Women Entrepreneurs in Software and Computer Services

JEFFREY R. YOST

Few chief executives have been higher profile than Hewlett-Packard’s (HP) leader from 1999 to 2005, Carleton “Carly” Fiorina. In 1996, as AT&T Executive Vice President for Corporate Operations, she oversaw the largest initial public offering in the United States to that time—Lucent [1]. Her achievements at AT&T and Lucent helped propel her to the top leadership post at HP. With this appointment, she became the first woman to run a Dow 30 company and the first woman CEO and Board Chair of an IT giant [2]. A board battle with Walter Hewlett (son of co-founder William Hewlett) over Fiorina’s decision to acquire Compaq, and other differences of opinion on strategy, contributed to her controversial ouster.
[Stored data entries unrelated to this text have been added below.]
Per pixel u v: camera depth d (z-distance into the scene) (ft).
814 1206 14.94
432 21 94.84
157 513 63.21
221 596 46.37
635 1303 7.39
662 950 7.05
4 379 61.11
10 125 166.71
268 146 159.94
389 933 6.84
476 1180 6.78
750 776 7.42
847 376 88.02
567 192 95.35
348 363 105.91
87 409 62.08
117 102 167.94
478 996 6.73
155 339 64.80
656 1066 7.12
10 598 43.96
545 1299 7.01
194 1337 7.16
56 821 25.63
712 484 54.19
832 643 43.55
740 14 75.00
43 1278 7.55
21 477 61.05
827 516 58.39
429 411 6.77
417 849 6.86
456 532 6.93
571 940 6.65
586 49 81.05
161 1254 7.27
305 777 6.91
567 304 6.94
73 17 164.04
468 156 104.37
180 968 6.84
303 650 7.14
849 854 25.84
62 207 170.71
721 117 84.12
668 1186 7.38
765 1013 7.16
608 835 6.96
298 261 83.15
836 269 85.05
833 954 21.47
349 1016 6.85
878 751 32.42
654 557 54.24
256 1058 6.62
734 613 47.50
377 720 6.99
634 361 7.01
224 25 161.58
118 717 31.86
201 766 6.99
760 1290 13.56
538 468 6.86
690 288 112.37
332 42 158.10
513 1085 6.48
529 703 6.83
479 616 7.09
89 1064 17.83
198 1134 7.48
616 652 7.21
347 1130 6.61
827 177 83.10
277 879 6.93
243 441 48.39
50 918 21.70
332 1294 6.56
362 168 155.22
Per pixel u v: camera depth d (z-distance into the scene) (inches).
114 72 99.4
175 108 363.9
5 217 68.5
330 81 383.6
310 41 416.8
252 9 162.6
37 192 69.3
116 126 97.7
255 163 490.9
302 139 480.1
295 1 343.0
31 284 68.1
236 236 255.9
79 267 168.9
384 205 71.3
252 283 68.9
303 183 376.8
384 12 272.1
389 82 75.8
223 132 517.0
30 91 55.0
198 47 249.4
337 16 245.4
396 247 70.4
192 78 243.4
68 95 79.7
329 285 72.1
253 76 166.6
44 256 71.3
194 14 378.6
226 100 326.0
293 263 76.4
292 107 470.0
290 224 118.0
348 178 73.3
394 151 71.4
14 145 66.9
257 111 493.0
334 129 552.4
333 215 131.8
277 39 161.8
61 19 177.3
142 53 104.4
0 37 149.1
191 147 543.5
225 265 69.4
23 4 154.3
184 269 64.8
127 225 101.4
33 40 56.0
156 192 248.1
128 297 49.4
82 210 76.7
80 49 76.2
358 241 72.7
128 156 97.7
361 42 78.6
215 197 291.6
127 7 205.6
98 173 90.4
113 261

A year before Fiorina took over at HP, Margaret “Meg” Whitman became CEO of a small web-based auction firm, eBay. Whitman led this company for a decade, turning it into an e-commerce powerhouse. It brought together buyers and sellers of nearly every imaginable product in a virtual marketplace, taking a commission on each sale and operating with extremely low overhead. As the dot.com collapse of 2000 to 2002 decimated many e-commerce firms and scarred countless others, eBay emerged relatively unscathed. In fiscal 2006 eBay had nearly $6 billion in revenue and more than $1.2 billion in net income [3]. In January 2008 Whitman stepped down from eBay.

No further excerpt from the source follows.